──────── Supplied records ────────

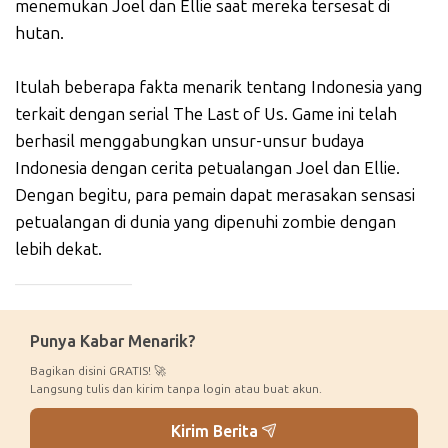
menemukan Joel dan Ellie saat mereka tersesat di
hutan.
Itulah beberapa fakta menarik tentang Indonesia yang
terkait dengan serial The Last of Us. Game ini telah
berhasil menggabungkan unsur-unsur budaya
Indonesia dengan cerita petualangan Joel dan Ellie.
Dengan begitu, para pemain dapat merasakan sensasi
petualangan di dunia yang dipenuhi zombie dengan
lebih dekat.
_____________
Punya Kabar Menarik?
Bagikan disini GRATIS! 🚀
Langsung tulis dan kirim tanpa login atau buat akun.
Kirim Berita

────────
──────── Supplied records ────────

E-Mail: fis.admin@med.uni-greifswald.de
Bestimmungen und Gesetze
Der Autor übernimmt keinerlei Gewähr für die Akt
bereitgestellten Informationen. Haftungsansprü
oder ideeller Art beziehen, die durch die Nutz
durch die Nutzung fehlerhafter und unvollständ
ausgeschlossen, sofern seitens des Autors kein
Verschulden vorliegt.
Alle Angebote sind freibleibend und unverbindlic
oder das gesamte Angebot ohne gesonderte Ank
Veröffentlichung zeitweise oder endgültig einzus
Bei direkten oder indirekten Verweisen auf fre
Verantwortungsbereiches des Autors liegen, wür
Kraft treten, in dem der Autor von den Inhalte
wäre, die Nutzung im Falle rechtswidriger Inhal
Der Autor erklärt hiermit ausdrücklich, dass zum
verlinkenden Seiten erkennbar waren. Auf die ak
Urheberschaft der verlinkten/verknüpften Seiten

────────

**Work instruction**
The reply should consist solely of the lines above from the one that has "durch die Nutzung" through the one that has "Urheberschaft der verlinkten/verknüpften", reproduced exactly.

**Task result**
durch die Nutzung fehlerhafter und unvollständ
ausgeschlossen, sofern seitens des Autors kein
Verschulden vorliegt.
Alle Angebote sind freibleibend und unverbindlic
oder das gesamte Angebot ohne gesonderte Ank
Veröffentlichung zeitweise oder endgültig einzus
Bei direkten oder indirekten Verweisen auf fre
Verantwortungsbereiches des Autors liegen, wür
Kraft treten, in dem der Autor von den Inhalte
wäre, die Nutzung im Falle rechtswidriger Inhal
Der Autor erklärt hiermit ausdrücklich, dass zum
verlinkenden Seiten erkennbar waren. Auf die ak
Urheberschaft der verlinkten/verknüpften Seiten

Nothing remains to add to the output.